STRATEC SE is a company with worldwide operations that develops and produces analyzer systems and automation systems in the field of in-vitro-diagnostics. As a classic OEM (Original Equipment Manufacturer) supplier, STRATEC produces its systems almost exclusively on behalf of its customers. Alongside the systems themselves, the company also develops system software and software to connect the systems to laboratory software (Middleware). STRATEC is also responsible for development documentation, testing and delivering the systems, and supplying spare parts and consumables.

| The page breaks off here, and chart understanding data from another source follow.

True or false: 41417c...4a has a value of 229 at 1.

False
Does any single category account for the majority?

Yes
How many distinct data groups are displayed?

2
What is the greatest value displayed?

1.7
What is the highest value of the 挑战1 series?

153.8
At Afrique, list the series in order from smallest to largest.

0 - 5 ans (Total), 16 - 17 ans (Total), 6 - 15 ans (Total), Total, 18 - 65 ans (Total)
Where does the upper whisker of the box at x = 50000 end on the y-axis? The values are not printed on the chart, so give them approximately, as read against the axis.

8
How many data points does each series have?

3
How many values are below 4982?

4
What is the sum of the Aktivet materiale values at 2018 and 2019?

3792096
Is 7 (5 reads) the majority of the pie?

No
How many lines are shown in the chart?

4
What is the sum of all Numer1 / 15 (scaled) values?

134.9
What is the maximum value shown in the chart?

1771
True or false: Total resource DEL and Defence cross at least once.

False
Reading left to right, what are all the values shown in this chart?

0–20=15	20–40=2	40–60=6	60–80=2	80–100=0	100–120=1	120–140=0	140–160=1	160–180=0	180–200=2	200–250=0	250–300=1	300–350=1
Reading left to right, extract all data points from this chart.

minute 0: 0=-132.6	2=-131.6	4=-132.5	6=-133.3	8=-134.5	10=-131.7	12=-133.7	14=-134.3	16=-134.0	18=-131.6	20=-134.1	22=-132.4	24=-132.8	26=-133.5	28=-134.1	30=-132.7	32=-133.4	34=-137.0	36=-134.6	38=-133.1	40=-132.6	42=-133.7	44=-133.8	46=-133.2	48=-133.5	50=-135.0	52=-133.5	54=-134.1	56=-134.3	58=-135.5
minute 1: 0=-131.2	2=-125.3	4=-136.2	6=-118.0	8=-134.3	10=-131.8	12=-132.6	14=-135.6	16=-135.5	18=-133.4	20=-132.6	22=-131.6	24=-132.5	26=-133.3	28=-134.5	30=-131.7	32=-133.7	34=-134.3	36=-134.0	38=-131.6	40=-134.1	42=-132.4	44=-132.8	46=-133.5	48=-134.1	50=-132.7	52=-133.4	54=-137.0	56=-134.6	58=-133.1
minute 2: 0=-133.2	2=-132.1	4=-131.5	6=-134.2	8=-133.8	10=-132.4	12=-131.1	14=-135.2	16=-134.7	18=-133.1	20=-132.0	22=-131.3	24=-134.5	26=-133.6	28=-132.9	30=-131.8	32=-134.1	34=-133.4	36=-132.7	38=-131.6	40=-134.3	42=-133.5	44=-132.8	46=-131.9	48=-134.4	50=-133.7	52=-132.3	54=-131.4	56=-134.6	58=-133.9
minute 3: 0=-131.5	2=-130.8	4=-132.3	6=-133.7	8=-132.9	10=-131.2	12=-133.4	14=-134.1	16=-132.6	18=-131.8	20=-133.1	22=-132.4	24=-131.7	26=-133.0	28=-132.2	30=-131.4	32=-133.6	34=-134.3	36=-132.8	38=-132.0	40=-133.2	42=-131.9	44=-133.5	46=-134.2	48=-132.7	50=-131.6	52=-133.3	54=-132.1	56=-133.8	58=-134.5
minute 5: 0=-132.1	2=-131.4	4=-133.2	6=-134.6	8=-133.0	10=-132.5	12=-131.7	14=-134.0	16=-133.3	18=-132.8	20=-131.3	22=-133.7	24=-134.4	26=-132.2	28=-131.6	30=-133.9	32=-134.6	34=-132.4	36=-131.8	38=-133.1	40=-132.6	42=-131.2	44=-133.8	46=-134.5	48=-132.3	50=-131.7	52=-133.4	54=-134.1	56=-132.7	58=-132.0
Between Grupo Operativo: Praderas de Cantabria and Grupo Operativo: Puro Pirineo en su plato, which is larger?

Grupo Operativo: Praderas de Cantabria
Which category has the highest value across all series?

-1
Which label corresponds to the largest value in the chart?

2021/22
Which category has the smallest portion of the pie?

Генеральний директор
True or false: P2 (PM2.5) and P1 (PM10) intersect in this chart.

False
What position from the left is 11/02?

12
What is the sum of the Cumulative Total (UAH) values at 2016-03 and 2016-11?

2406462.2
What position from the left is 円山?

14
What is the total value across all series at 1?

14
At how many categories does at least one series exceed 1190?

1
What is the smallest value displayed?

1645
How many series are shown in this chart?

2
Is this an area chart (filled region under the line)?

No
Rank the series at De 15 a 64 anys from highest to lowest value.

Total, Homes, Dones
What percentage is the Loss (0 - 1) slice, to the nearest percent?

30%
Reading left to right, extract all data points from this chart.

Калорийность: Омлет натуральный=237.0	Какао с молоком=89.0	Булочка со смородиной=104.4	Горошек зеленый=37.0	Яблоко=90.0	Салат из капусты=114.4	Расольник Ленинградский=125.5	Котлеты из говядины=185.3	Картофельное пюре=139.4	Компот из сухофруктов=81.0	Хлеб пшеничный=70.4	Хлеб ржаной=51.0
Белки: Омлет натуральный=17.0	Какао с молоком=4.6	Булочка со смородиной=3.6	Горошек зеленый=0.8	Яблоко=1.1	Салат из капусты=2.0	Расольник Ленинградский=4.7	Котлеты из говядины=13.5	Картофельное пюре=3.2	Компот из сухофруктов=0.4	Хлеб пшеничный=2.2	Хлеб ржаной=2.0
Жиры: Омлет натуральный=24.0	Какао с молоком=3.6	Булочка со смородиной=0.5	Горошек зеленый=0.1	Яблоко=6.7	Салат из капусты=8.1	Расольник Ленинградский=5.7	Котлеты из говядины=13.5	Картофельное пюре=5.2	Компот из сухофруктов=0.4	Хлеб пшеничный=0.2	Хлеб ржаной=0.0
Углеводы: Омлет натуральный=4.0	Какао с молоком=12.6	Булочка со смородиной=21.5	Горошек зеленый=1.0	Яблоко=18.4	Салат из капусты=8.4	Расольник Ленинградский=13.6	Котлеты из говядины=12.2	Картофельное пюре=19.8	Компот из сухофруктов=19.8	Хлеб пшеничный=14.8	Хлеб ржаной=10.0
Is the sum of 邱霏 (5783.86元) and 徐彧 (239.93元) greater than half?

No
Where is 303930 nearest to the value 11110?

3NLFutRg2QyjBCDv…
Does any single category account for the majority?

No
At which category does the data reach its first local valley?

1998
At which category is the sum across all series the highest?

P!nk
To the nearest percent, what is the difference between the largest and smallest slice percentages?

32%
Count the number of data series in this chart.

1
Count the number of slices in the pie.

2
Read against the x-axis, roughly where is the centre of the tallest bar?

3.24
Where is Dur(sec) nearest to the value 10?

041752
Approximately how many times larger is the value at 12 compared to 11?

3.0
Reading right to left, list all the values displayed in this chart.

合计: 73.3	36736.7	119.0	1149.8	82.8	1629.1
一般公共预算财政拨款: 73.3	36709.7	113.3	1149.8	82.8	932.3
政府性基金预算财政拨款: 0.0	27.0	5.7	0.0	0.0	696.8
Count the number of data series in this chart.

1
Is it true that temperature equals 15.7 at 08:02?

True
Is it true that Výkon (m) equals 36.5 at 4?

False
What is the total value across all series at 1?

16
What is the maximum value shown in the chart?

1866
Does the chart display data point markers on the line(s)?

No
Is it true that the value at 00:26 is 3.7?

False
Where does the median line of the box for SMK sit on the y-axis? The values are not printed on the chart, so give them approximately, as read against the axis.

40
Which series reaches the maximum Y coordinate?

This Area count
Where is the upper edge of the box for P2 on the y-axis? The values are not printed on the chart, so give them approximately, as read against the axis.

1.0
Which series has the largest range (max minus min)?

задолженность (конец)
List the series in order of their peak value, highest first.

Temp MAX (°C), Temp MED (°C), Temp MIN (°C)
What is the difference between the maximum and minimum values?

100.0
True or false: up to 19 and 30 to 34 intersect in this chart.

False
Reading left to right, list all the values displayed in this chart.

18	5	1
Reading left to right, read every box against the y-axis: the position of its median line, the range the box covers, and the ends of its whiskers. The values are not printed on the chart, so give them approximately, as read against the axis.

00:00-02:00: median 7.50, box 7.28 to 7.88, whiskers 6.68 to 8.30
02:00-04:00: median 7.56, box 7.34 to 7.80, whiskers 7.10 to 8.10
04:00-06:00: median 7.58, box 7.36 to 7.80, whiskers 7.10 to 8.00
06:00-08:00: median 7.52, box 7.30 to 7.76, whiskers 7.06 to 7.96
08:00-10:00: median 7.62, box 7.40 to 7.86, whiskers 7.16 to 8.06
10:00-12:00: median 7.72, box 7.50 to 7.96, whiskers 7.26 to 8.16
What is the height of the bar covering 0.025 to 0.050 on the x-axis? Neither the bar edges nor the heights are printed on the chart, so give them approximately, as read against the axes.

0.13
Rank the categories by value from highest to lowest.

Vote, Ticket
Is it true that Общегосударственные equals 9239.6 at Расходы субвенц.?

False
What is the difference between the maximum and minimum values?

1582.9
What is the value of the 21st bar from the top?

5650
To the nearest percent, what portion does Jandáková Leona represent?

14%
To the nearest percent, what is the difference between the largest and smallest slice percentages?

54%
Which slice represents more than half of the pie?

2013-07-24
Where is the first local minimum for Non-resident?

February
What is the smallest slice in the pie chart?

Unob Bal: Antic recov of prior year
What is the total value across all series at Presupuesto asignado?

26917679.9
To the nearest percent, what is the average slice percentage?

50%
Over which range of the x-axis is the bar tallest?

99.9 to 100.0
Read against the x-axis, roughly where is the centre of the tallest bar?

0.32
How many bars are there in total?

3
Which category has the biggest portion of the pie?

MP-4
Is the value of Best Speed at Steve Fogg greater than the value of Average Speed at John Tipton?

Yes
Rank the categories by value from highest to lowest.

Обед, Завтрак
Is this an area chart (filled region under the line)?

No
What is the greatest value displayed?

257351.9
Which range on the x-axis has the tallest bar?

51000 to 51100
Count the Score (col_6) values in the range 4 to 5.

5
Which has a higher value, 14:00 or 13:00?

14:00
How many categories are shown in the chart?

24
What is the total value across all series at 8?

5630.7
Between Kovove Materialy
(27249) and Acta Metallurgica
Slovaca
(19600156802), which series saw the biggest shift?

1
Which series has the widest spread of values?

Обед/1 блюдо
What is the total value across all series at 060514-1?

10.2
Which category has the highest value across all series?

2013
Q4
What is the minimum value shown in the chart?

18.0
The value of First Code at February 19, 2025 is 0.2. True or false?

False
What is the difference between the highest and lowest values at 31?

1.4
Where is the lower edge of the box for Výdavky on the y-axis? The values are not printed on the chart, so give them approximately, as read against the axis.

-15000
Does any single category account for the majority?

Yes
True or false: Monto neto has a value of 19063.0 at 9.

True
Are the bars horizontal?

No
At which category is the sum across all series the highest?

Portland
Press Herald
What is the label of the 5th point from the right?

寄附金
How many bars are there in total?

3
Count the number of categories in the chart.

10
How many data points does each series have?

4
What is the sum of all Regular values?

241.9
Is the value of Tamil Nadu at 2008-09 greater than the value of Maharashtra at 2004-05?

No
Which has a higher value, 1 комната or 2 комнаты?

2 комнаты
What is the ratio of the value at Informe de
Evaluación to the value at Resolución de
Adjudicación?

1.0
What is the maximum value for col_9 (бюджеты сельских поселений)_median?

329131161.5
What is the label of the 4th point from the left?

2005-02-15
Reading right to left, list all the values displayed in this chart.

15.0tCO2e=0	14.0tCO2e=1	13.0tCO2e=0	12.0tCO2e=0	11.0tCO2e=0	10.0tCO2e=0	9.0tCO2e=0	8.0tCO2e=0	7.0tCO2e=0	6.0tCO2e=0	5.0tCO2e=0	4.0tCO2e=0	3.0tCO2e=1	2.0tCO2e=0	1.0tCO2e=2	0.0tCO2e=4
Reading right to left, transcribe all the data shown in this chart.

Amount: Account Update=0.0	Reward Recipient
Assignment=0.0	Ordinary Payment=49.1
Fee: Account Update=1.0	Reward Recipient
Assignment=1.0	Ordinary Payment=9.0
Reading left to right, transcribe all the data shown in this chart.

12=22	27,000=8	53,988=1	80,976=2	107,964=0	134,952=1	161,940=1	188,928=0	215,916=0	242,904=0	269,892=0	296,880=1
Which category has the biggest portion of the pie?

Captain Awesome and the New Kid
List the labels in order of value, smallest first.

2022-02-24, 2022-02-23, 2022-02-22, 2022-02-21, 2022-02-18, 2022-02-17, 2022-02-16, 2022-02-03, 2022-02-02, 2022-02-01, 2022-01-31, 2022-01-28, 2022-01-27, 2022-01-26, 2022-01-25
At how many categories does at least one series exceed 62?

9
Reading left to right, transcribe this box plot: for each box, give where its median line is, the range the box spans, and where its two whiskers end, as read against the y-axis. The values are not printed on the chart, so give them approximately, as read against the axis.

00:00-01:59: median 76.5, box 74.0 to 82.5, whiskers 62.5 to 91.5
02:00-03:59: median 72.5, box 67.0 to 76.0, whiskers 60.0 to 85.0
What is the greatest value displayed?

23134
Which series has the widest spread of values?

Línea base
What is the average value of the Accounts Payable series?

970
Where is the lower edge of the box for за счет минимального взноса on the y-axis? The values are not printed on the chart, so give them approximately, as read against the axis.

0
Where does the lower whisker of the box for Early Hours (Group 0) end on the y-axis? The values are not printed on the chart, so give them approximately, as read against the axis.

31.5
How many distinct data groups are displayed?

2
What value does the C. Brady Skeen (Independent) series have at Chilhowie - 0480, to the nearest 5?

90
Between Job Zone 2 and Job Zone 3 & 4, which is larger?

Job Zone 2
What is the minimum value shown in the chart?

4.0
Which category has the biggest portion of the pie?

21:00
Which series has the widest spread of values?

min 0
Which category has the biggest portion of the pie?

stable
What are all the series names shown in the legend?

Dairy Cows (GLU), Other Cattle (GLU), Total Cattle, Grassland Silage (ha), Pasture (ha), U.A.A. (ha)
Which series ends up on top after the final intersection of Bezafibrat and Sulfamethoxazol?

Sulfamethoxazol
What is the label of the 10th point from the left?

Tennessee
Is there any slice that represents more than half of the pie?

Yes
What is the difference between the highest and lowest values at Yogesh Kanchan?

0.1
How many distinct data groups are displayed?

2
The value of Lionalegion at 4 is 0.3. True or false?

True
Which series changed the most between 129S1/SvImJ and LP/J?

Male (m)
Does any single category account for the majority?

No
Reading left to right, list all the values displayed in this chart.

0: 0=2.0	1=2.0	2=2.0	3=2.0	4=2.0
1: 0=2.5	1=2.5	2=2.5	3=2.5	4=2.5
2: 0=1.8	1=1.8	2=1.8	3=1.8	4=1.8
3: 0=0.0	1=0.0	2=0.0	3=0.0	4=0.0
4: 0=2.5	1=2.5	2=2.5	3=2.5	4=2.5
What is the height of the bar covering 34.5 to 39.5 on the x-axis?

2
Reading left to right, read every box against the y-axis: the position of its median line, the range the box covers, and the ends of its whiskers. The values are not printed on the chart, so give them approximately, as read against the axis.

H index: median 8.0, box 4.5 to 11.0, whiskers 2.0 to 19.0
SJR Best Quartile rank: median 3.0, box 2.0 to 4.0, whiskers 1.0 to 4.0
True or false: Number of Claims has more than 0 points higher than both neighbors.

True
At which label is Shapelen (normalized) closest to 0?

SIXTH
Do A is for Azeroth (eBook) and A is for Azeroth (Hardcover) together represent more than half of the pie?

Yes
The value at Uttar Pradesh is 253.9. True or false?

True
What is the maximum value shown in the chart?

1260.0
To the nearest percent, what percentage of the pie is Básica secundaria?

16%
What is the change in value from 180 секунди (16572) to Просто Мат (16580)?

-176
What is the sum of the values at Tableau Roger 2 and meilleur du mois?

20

STRATEC's customers are well known diagnostic companies like SIEMENS, Bio-Rad or Hologic.

Locations 
Since its foundation, the company's headquarters has been in Birkenfeld (Enz), Gräfenhausen neighborhood. The company also has several branches and development and production sites:

History 
The company was founded in Birkenfeld in 1979. Stratec Biomedical AG was publicly listed (IPO) in 1998. The wholly owned subsidiary Robion AG was founded in Switzerland in 2005 and later renamed as Stratec Biomedical Switzerland AG. Sanguin International, Ltd., UK, was acquired in 2006 and renamed as Stratec Biomedical UK, Ltd. This was followed in 2009 by the acquisition of Invitek Gesellschaft für Biotechnik & Biodesign mbH, Berlin, now Stratec Molecular GmbH, and of Ballista, Inc., USA, now Stratec Biomedical USA, Inc. in 2010. In November 2010, the company was admitted into the TecDAX stock market index. In March 2016 STRATEC acquired the Hungary-based company Diatron, a hematology system specialist. The company develops and manufactures  analyzer systems and complementary products for use in human and veterinary diagnostics. In June 2016 another acquisition was announced: Sony DADC Biosciences GmbH, headquartered in Anif, Austria. The Company has more than 1000 employees and is an OEM-supplier for smart consumable for diagnostics and life sciences applications.

In November 2018 the company completed its conversion into a European Company (Societas Europaea, SE), known as STRATEC SE.